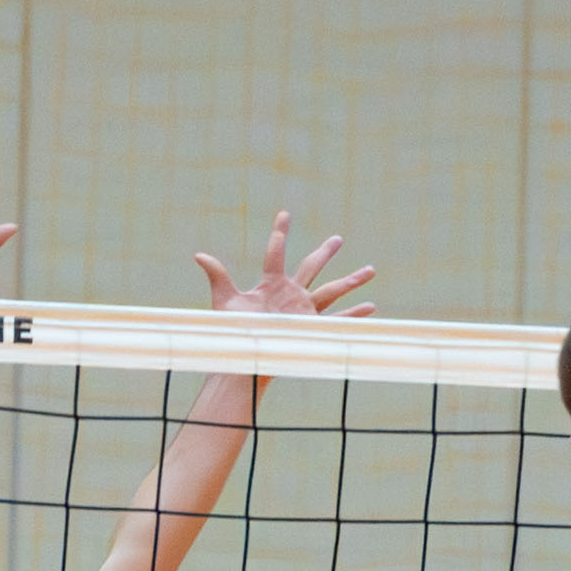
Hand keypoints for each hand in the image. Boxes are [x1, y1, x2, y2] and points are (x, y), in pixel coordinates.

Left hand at [192, 211, 376, 321]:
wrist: (247, 357)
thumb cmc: (234, 331)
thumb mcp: (225, 300)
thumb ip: (217, 276)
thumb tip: (198, 254)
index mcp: (270, 284)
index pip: (276, 253)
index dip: (280, 233)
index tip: (285, 214)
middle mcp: (290, 294)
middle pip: (311, 267)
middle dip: (325, 253)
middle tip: (337, 239)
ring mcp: (304, 310)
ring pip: (332, 289)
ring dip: (351, 280)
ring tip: (371, 270)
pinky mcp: (312, 326)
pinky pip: (337, 319)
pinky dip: (354, 315)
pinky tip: (371, 308)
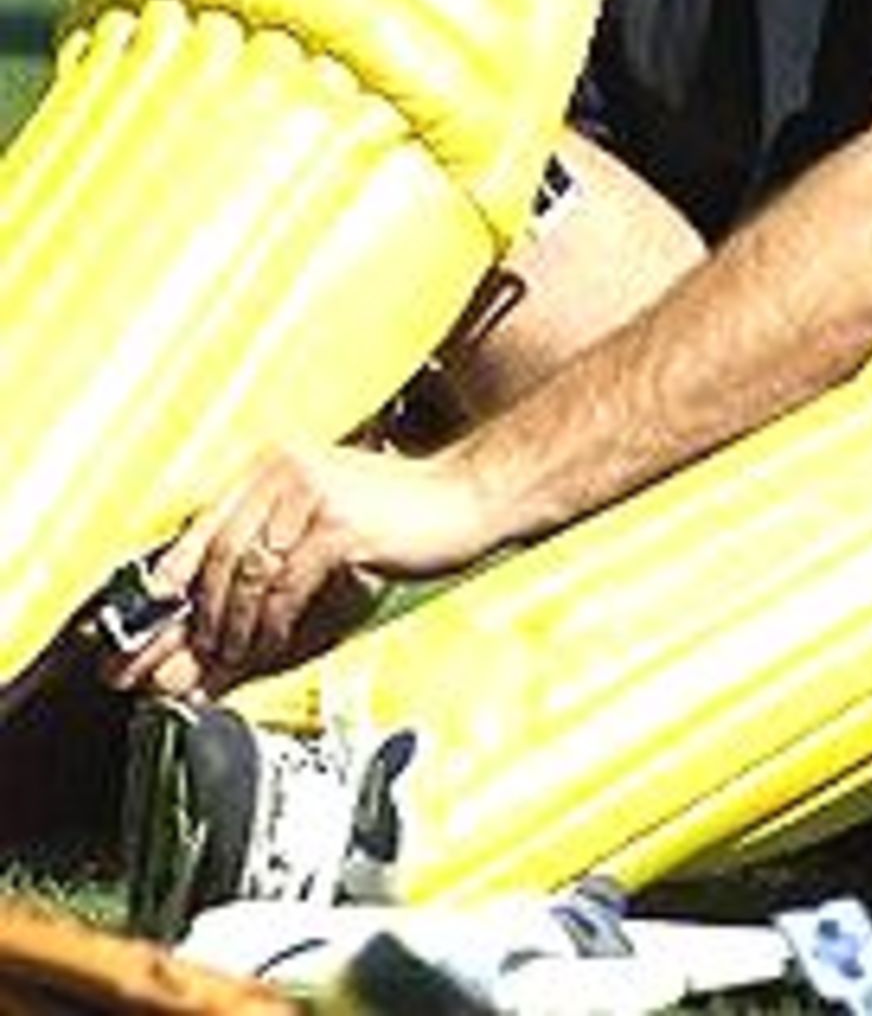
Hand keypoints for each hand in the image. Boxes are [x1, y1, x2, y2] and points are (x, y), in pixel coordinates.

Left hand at [103, 441, 449, 699]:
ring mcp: (311, 493)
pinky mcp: (339, 526)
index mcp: (273, 462)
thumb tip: (212, 628)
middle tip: (178, 668)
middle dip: (195, 622)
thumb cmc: (399, 517)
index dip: (170, 582)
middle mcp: (283, 469)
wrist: (467, 498)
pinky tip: (267, 651)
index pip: (204, 525)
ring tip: (225, 666)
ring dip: (231, 632)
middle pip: (219, 555)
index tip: (144, 629)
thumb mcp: (323, 526)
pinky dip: (270, 628)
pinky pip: (286, 589)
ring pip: (248, 576)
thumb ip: (269, 565)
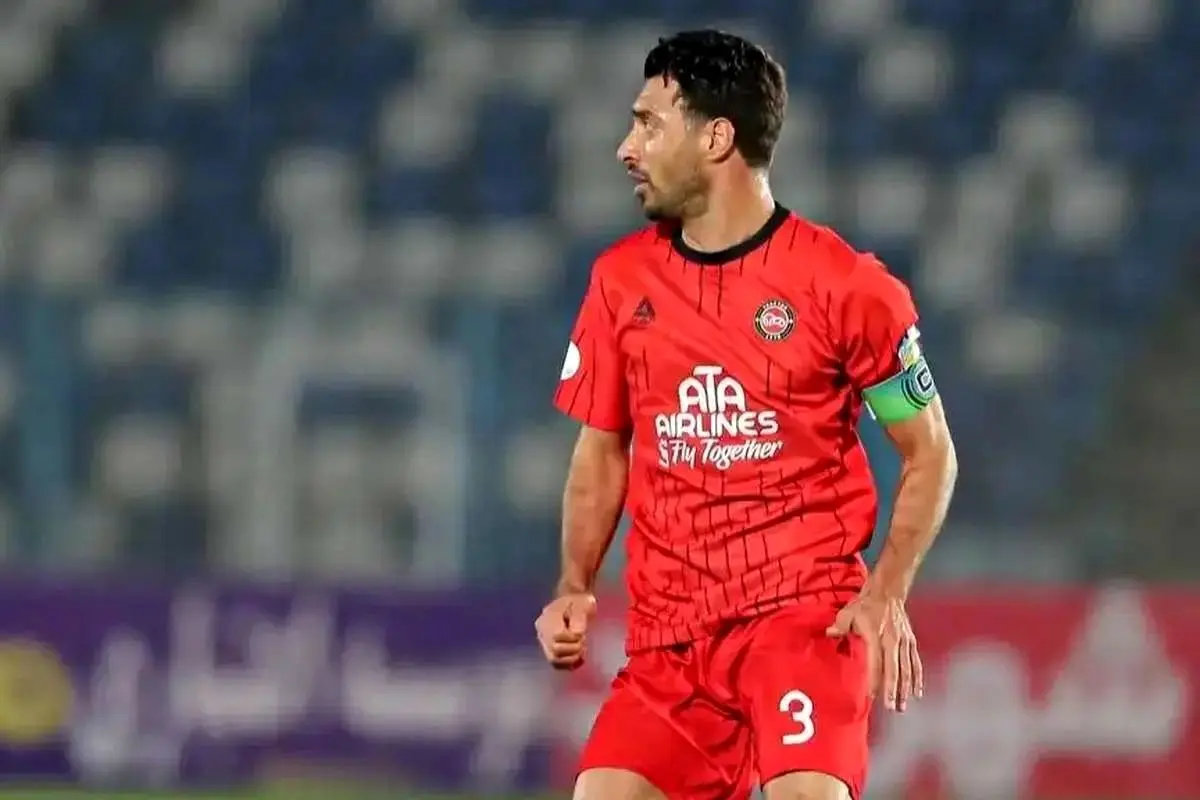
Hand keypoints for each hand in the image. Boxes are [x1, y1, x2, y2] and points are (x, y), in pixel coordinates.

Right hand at [535, 592, 596, 669]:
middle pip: (554, 651)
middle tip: (583, 640)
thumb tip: (577, 633)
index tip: (582, 633)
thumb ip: (579, 617)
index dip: (571, 638)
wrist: (575, 603)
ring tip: (582, 648)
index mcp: (547, 618)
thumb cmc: (579, 602)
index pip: (556, 636)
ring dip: (572, 658)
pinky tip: (580, 657)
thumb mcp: (582, 604)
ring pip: (554, 660)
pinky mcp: (551, 651)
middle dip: (573, 649)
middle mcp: (542, 633)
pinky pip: (557, 665)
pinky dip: (570, 664)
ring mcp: (546, 643)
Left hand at [826, 591, 922, 711]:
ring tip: (902, 706)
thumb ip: (840, 626)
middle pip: (894, 669)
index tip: (872, 696)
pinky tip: (916, 693)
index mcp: (876, 635)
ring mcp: (904, 642)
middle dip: (893, 690)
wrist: (887, 592)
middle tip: (891, 708)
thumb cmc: (865, 605)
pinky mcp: (911, 642)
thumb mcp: (848, 613)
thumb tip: (829, 633)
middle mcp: (892, 641)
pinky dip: (917, 678)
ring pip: (907, 669)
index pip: (876, 662)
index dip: (875, 680)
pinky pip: (916, 663)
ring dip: (905, 689)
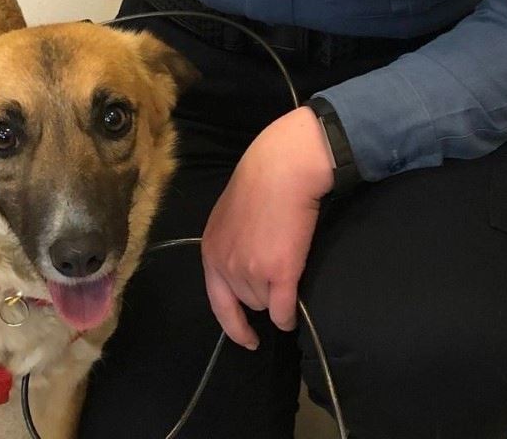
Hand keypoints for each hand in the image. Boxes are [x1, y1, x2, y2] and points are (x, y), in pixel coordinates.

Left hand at [200, 106, 334, 350]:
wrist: (283, 167)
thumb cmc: (261, 182)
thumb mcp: (229, 214)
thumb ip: (230, 243)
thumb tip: (242, 265)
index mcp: (211, 251)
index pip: (217, 302)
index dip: (233, 324)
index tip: (247, 338)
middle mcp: (226, 266)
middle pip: (248, 303)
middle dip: (263, 293)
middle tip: (277, 264)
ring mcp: (251, 272)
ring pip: (268, 306)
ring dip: (279, 294)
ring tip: (288, 259)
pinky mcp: (279, 273)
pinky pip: (283, 312)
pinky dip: (289, 316)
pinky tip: (295, 310)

——

■ **Exercise aim**: Check each line of the records for the word "Left" and extract those that contain it.

■ **Response**:
Left hand at [192, 211, 376, 321]:
Left hand at [103, 441, 449, 699]:
Left hand at [826, 591, 922, 711]:
Left hand at [200, 106, 334, 350]:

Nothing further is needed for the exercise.